With that said, I agree, we should attempt to avoid any bias in such a test, including that of race (I would not, however, single this possibility out.) That is what I meant by

That said, you would definitely have to be careful to ensure the test was as good as possible.

However, beyond a certain level of conscientiousness, demanding perfectly unbiased tests becomes counterproductive; especially when one focuses on one possible bias to the exclusion of others. In truth, even age is a racially biased criterion.

Comment author: Lumifer 09 August 2013 03:44:39PM 1 point [-]

how racially biased a test is

Do you define racial bias by how the test works or by which outcomes it produces?

Comment author: Jiro 09 August 2013 05:37:29PM 1 point [-]

In context, MugaSofer had claimed that if a test that allows young people to vote based on IQ tests black people of equal intelligence as 5 points lower IQ, that's okay because an age test is worse than that. I was, therefore, referring to that kind of bias. I'm not sure whether you would call "gives a number 5 points lower for black people of equal intelligence" 'how the test works' or 'which outcomes it produces'.

Comment author: Lumifer 09 August 2013 05:51:06PM *  2 points [-]

In this context, MugaSofer's test is clearly "how it works" because the test explicitly looks at the color of skin and subtracts 5 from the score if the skin is dark enough.

On the other hand, "which outcomes it produces" is the more or less standard racial bias test applied by government agencies to all kinds of businesses and organizations.

Comment author: Jiro 09 August 2013 07:37:27PM 0 points [-]

I didn't describe a test which looks at the color of skin and subtracts 5; I described a test which produces results 5 points lower for people with a certain color of skin. Whether it does that by looking at the color of skin explicitly, or by being an imperfect measure of intelligence where the imperfection is correlated to skin color, I didn't specify, and I was in fact thinking of the latter case.

Comment author: Lumifer 09 August 2013 07:58:01PM 2 points [-]

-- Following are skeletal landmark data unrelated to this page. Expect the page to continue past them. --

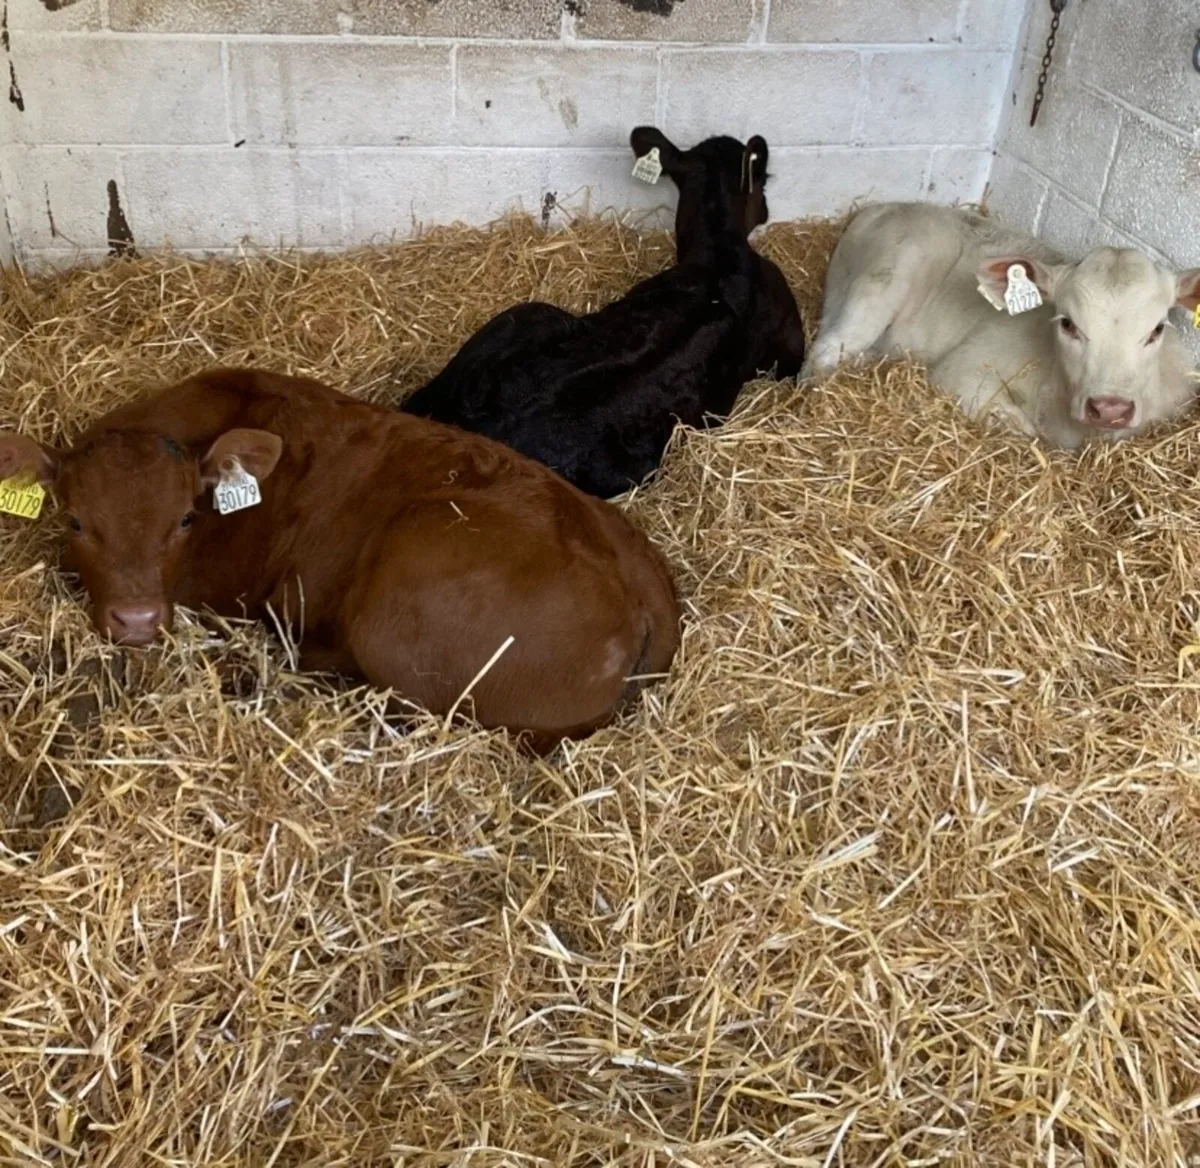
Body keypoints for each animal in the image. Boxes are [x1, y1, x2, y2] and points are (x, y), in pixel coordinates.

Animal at [803, 203, 1200, 448]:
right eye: (1068, 324)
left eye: (1157, 330)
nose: (1110, 408)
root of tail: (881, 207)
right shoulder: (961, 369)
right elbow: (1020, 427)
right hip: (886, 276)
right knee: (825, 350)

These are two rather different things. I am not sure how the latter case works -- if the test is blinded to the skin color but you believe it discriminates against blacks, (1) How do you know the "true" IQ which the test understates; and (2) what is it, then, that the test picks up as a proxy or correlate to the skin color?

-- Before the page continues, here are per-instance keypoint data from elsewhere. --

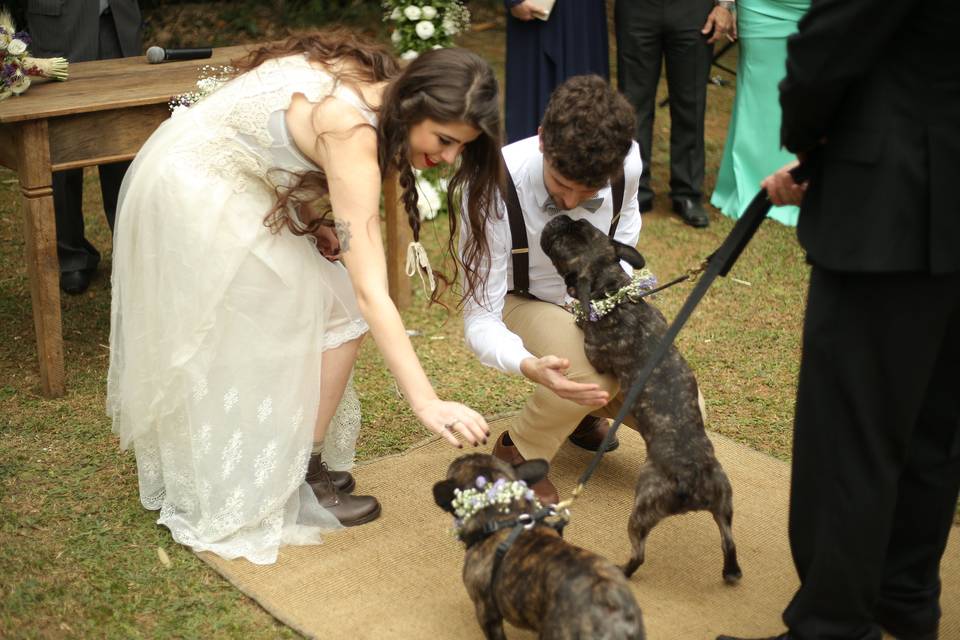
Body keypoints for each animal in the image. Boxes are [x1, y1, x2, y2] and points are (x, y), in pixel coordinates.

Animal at [540, 214, 744, 584]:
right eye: (583, 225)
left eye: (561, 242)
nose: (560, 218)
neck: (613, 293)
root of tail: (690, 477)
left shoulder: (596, 353)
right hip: (724, 502)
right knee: (728, 542)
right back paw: (731, 572)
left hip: (642, 509)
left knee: (639, 555)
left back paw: (622, 569)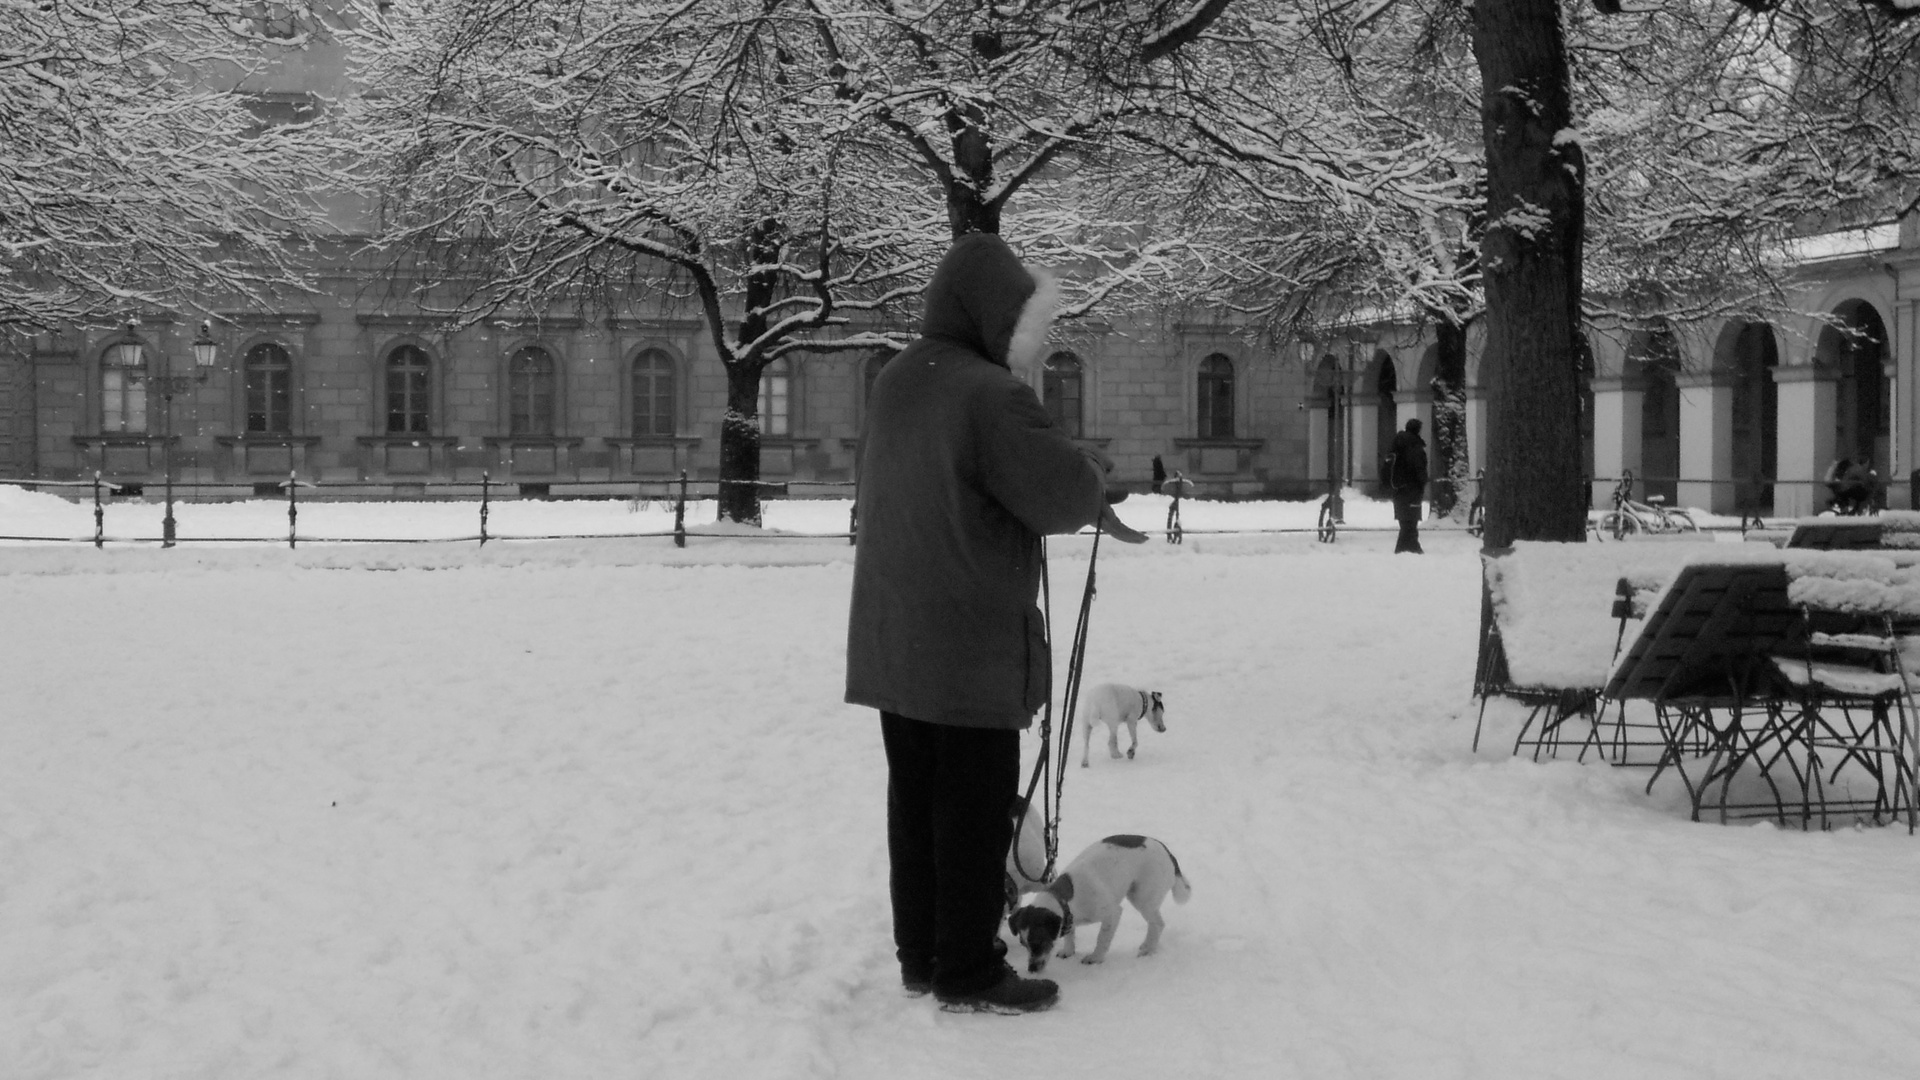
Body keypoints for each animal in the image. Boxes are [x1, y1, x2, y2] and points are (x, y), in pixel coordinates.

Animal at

Standard IQ tests show dependency on race -- generally the mean IQ of blacks is about one standard deviation below the mean IQ of whites.

Comment author: AndHisHorse 09 August 2013 08:21:37PM 1 point [-]

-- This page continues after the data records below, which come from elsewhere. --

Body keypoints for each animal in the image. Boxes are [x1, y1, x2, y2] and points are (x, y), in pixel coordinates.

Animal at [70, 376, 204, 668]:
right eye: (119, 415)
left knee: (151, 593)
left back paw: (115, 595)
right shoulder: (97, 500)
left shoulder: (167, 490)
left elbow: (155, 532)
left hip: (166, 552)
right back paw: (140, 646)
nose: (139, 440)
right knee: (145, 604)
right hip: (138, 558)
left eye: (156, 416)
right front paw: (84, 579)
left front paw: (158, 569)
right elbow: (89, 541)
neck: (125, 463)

In my experience, if someone is claiming that a test is racially biased, they are claiming that properly understanding the question requires cultural context which is more or less common in one race than another.

An example I found here is a multiple-choice question which asks the student to select the pair of words with a relationship similar to the relationship between a runner and a marathon. The correct answer there was "oarsman" and "regatta". Clearly, there was a cultural context required to correctly answer this question; examining the correlations between socioeconomic status and race, I would expect to find that the cultural context is more common among rich caucasians.

Comment author: Lumifer 09 August 2013 03:43:37PM *  1 point [-]

That's not an argument about race, that's a generic argument about excluding any kind of people from an election -- kids, mentally ill, felons, immigrants, etc.

Comment author: Jiro 09 August 2013 05:46:22PM -1 points [-]

It's not an argument at all in that sense, it's a counter-argument, to the claim that it doesn't matter if a test is racist since the alternative is "worse overall". I was pointing out that having a test be racist can be equivalent to being worse overall.

It also assumes that people will vote their own interests. Kids and the mentally ill presumably will not, so it doesn't apply to them. And it assumes we care about benefiting them (and therefore that we care when a candidate is worse for the whole population including them); in the case of immigrants and possibly felons, we don't.